The Covid tsunami

On Wednesday, Nepal’s positivity rate was 24.5%. On 21 October 2020, when the country recorded its highest daily Covid-19 cases, the figure stood at 28.5%. At the pace the virus is spreading, it will not be long before one-third (or more) of daily tests turn positive.

Neighbouring India with 315,802 new cases and 2,102 deaths on Thursday is a shocking reminder of what is next door, across an open border. People are dying waiting for oxygen, hospitals are filled to the capacity, and drugs are in short supply.

It is too late for India to vaccinate its way out of this surge, and major cities have resorted to lockdowns and curfews again. This is not a second wave anymore, it is a tsunami. And, as we saw last year, the wave is lapping at our border.

Yet, here in Nepal, people are going about their lives as if there is no public health emergency. One might even say Nepalis are going out and about with vengeance, unmasked and crowding in markets.

The government has more or less surrendered to the virus, and is putting the onus on citizens to protect themselves.

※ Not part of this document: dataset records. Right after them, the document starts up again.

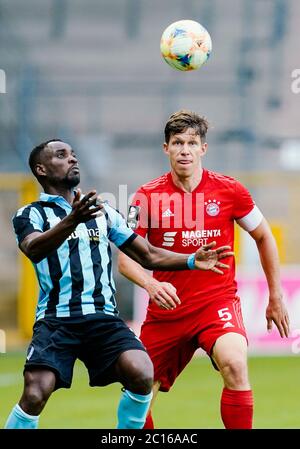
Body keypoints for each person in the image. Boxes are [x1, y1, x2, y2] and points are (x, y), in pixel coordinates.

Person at [4, 139, 233, 430]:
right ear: (42, 168)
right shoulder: (30, 214)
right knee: (36, 392)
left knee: (141, 372)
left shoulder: (102, 212)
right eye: (62, 155)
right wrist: (72, 220)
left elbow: (146, 254)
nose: (73, 159)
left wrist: (190, 260)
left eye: (74, 154)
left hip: (102, 319)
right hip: (56, 321)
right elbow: (34, 248)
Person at [118, 110, 290, 429]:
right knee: (137, 397)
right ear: (166, 148)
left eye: (192, 143)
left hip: (216, 303)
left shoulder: (229, 190)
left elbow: (264, 235)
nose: (185, 149)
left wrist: (275, 296)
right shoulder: (145, 198)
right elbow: (125, 259)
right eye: (178, 142)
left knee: (235, 364)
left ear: (203, 149)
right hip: (166, 312)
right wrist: (151, 285)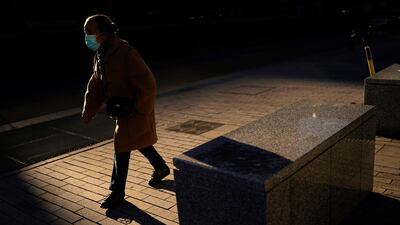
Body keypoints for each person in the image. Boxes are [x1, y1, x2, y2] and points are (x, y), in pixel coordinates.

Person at [81, 14, 170, 209]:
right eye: (85, 32)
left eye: (89, 33)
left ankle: (117, 192)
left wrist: (139, 109)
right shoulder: (101, 54)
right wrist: (90, 108)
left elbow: (148, 83)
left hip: (134, 110)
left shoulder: (126, 52)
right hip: (122, 110)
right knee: (138, 142)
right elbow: (96, 84)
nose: (86, 37)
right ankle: (160, 167)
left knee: (121, 147)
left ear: (104, 34)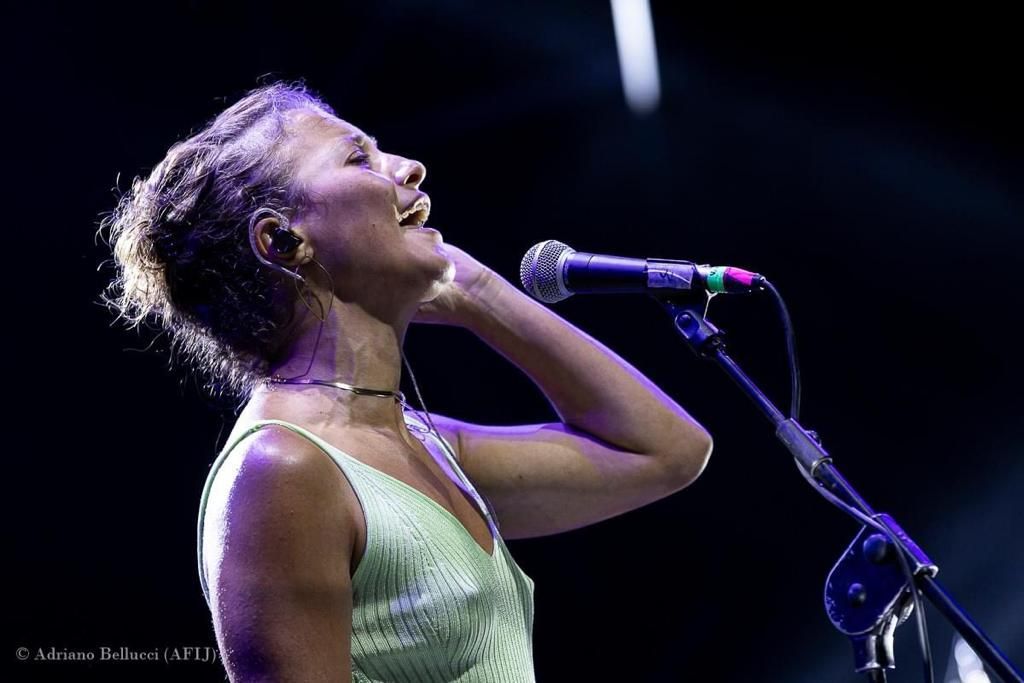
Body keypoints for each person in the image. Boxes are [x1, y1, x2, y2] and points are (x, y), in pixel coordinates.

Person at [100, 82, 713, 682]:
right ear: (283, 240)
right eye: (358, 158)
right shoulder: (283, 468)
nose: (410, 168)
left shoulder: (426, 446)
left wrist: (479, 293)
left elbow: (668, 452)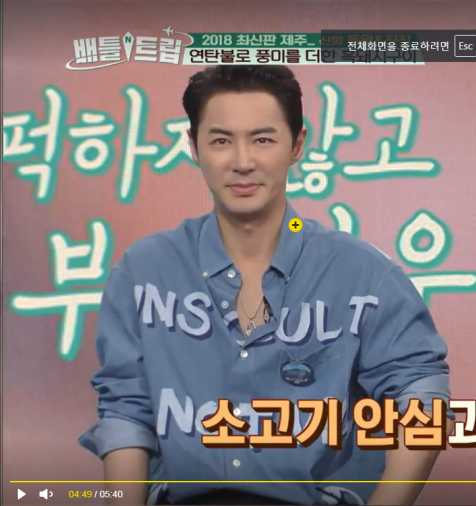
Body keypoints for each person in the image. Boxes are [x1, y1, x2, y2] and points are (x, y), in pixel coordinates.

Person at [79, 65, 452, 506]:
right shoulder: (143, 270)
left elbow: (422, 397)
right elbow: (126, 412)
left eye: (262, 140)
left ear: (297, 145)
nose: (242, 162)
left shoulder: (363, 273)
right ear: (193, 146)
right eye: (221, 141)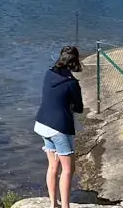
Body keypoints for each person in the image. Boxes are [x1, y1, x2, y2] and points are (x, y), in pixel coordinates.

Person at [34, 46, 84, 208]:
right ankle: (65, 206)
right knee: (68, 169)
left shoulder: (48, 73)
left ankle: (53, 203)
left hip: (42, 123)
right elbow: (79, 108)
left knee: (53, 166)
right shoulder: (72, 83)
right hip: (59, 128)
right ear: (75, 62)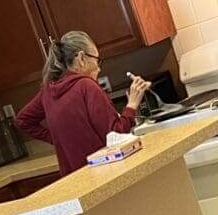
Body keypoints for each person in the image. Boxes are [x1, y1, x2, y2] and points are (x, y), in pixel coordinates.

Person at [14, 31, 153, 173]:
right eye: (97, 60)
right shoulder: (87, 86)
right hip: (103, 172)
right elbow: (115, 134)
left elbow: (23, 121)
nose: (99, 68)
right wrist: (132, 105)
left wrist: (59, 140)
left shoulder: (48, 91)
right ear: (81, 58)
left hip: (74, 179)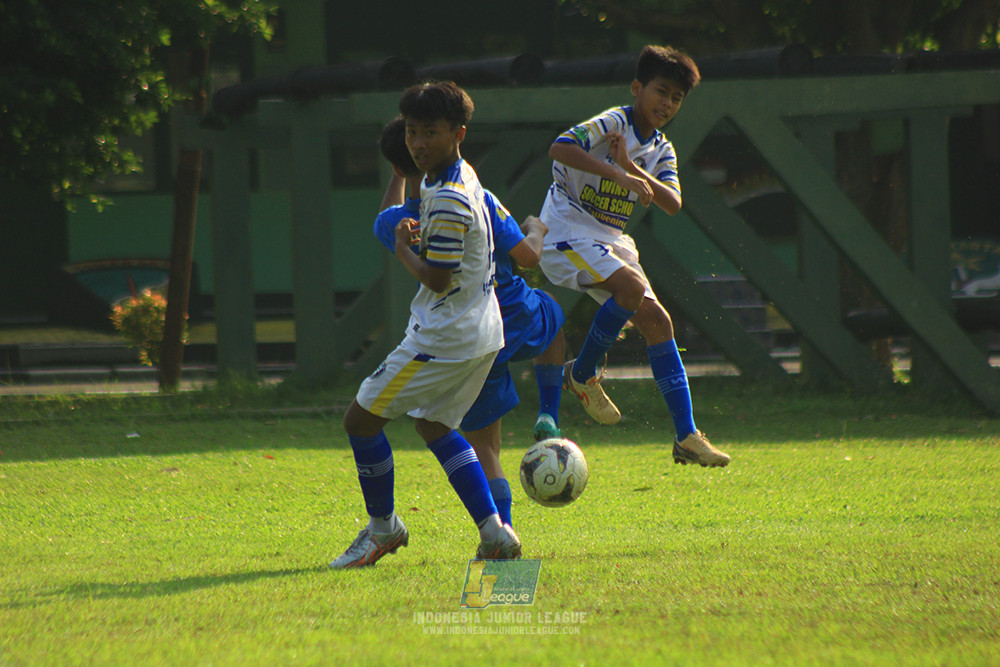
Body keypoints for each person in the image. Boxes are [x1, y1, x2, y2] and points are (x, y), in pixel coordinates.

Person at [329, 81, 521, 569]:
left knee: (360, 420)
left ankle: (383, 529)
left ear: (458, 133)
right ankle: (494, 533)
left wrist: (402, 248)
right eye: (412, 132)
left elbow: (437, 279)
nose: (418, 143)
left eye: (430, 132)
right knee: (434, 424)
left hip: (444, 337)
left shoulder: (449, 196)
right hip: (482, 330)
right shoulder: (456, 176)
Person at [537, 45, 731, 467]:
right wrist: (617, 171)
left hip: (608, 240)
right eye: (661, 91)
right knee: (629, 288)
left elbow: (672, 202)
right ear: (637, 88)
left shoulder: (661, 148)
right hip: (565, 233)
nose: (667, 103)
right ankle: (581, 374)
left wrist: (631, 167)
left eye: (677, 98)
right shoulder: (613, 122)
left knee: (658, 322)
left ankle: (686, 436)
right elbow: (560, 148)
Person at [373, 116, 567, 528]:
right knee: (552, 312)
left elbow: (386, 215)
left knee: (485, 446)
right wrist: (534, 228)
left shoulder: (397, 223)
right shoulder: (476, 197)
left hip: (466, 336)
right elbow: (528, 257)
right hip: (513, 311)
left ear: (398, 165)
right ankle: (550, 409)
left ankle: (503, 529)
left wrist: (398, 177)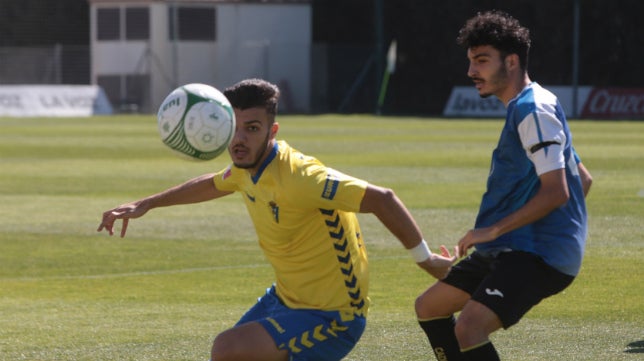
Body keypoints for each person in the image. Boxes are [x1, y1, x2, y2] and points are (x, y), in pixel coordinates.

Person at [97, 78, 456, 361]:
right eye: (233, 128)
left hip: (334, 317)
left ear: (273, 131)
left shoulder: (302, 177)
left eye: (252, 128)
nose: (239, 139)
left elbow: (383, 199)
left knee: (227, 349)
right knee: (228, 356)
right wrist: (146, 204)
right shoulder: (244, 167)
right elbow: (212, 184)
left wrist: (426, 260)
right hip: (286, 300)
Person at [414, 11, 591, 361]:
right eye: (470, 61)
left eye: (481, 61)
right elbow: (582, 178)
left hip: (537, 254)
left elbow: (558, 191)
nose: (471, 72)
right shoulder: (528, 106)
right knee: (429, 306)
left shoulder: (534, 110)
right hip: (513, 246)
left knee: (469, 328)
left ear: (511, 61)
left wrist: (494, 231)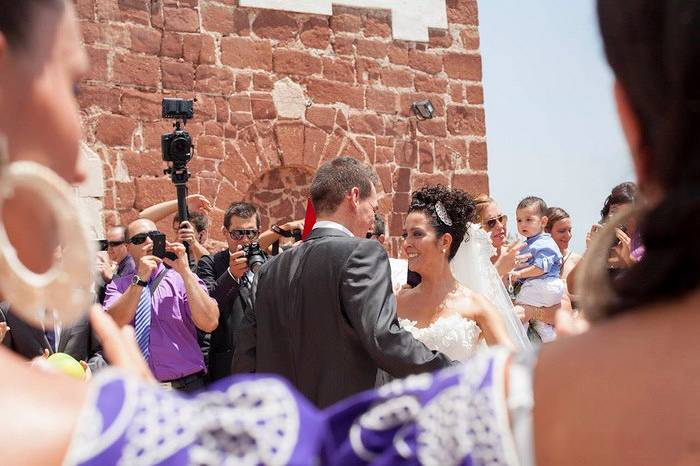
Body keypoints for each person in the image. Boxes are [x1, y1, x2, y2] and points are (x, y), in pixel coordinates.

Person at [5, 1, 700, 465]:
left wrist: (185, 434)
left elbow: (248, 361)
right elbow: (374, 343)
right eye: (72, 85)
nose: (76, 156)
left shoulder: (280, 270)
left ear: (632, 122)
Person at [232, 156, 454, 407]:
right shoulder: (363, 254)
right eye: (374, 208)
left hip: (289, 430)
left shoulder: (268, 271)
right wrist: (451, 372)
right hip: (345, 426)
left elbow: (245, 360)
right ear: (355, 197)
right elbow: (384, 338)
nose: (373, 218)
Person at [396, 186, 527, 361]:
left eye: (417, 234)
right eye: (405, 235)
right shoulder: (397, 301)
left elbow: (515, 367)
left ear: (444, 241)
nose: (407, 243)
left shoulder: (478, 307)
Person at [103, 218, 219, 392]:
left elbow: (209, 322)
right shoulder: (118, 286)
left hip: (185, 387)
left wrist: (186, 272)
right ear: (127, 247)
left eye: (154, 236)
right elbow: (112, 324)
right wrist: (139, 280)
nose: (149, 242)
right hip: (138, 389)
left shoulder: (181, 279)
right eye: (139, 239)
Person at [196, 202, 268, 383]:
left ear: (258, 232)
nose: (244, 240)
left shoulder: (272, 263)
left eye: (250, 233)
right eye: (237, 233)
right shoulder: (210, 264)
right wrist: (231, 276)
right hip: (227, 365)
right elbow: (206, 306)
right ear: (225, 233)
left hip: (267, 363)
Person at [511, 197, 563, 343]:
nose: (523, 224)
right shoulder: (532, 242)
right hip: (545, 287)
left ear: (543, 222)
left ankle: (518, 341)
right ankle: (549, 339)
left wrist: (519, 274)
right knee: (540, 323)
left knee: (519, 309)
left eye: (528, 219)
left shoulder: (542, 242)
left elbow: (540, 267)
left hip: (543, 283)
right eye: (519, 220)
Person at [139, 194, 213, 265]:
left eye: (185, 230)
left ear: (201, 235)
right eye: (176, 231)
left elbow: (208, 263)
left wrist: (193, 243)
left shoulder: (212, 260)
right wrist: (184, 201)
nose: (180, 235)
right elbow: (140, 221)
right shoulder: (168, 258)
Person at [474, 194, 527, 279]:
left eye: (500, 219)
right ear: (476, 228)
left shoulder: (519, 255)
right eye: (491, 222)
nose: (500, 225)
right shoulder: (472, 264)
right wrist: (498, 270)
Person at [95, 225, 135, 304]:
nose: (109, 248)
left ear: (127, 244)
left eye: (114, 244)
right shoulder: (124, 262)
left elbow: (124, 296)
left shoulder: (131, 264)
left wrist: (110, 277)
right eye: (107, 244)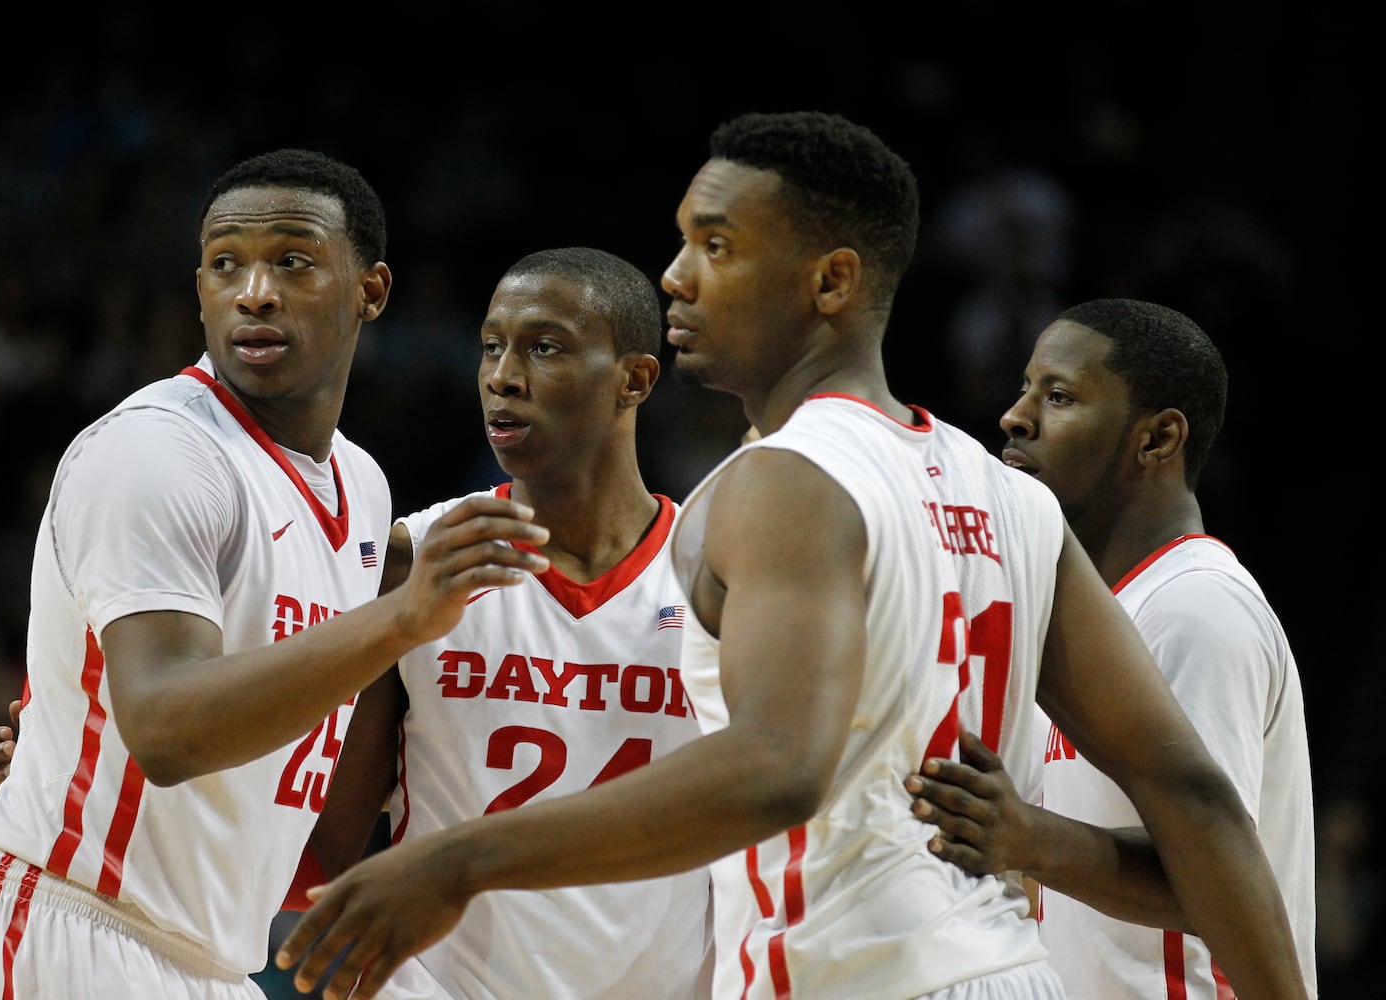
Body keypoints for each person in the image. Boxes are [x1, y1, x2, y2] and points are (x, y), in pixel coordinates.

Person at [267, 112, 1309, 1000]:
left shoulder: (787, 475)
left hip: (854, 973)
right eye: (682, 240)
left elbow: (775, 767)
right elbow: (1200, 806)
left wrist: (458, 857)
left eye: (715, 245)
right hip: (1007, 969)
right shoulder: (1006, 495)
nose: (675, 274)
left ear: (830, 281)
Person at [0, 247, 715, 999]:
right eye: (492, 347)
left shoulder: (717, 578)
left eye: (543, 348)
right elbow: (313, 847)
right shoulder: (406, 569)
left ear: (635, 379)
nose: (503, 376)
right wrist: (75, 778)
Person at [0, 147, 550, 999]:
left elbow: (308, 841)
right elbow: (169, 732)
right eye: (226, 265)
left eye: (292, 260)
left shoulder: (362, 490)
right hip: (58, 927)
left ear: (373, 290)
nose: (254, 290)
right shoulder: (156, 449)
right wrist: (399, 619)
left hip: (210, 960)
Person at [903, 298, 1317, 997]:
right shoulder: (1088, 623)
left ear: (1157, 440)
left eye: (1059, 396)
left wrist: (1027, 837)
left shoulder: (1195, 606)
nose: (1015, 416)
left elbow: (1224, 879)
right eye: (1025, 387)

It has shut down schools for a month, but there are still political rallies and festival throngs. Even king Gyanendra coming back from the Kumbh Mela with the virus, and celebrities like Madan Krishna Shrestha testing positive, does not seem to deter the public.

Looking at the numbers, it might look like current active cases are far below the daily average back in October. But the rate of infection is much steeper in the second wave.

We have all but forgotten how during lockdowns, pregnant women couldn’t go to hospitals and how there was food insecurity and the crushing economic fallout.

Lack of preparedness at the border checkpoints, minimal contact tracing and chronic limitation of health institutions persist.

Health Minister Hridayesh Tripathi has reassured the public that there will not be another lockdown if people are more careful. Prime Minister K P Oli in his New Year message said if the public took precautions, a new lockdown could be avoided.

Nepal’s economy was just beginning to recover from the impact of the earthquake and blockade six years ago when the pandemic hit. The tourism sector will now need at least five years to recover, joblessness is at its peak, manufacturing is still seeing negative growth, and agriculture yield will likely decline after a prolonged winter drought.

Nepal will conclude its vaccination drive this week after administering the second dose for those inoculated in the first phase. There are no vaccines left for the rest.

Close to two million Nepalis have been vaccinated with either Covishield or China’s VeroCell shots. But the fate of the rest of the 19.6 million Nepalis that the government had targeted to inoculate remains uncertain. The Russian Sputnik V was recently granted conditional emergency use in Nepal, but through a private supplier.

The reasons for the new surge are the late arrival of vaccines in India and Nepal. But even the limited vaccination drive made both the government and the public complacent. Contact tracing has all but ceased, and many people stopped wearing masks. The other reason is that Covid-19 and its variants had a much higher infection rate.

There are now questions about whether the herd immunity building up that was probably keeping us safe so far, is not effective any more. What is new with the second wave is that it is affecting younger people and making them sicker. Unlike in the previous surge, patients in the 30-50 age group are arriving at hospitals with entire families infected.

Doctors are now faced with the unique challenge of treating children with Covid-19. This might mean a new set of health professionals, infrastructure and equipment as well as therapy and drugs.

Major hospitals in Kathmandu are already starting to feel the pressure with a steady inflow of patients requiring ICU and ventilator support. There is now a real danger that Nepal will face the same shortage of vaccines, oxygen and essential drugs that India is suffering.

This week marks the sixth anniversary of the devastating 2015 earthquake in which nearly 9,000 people were killed. The pandemic has so far killed 3,100 people. Most of those deaths in both disasters were preventable.

The Nepal government, meanwhile, is too busy with a power struggle in the ruling party, rendering the measures to control the new surge ad-hoc and haphazard.

The second wave is already here. Hospitals are soon going to be of no help. There are no more vaccines. The only way to deal with this is by adopting our own precautions: mask up, wash hands, and avoid crowds.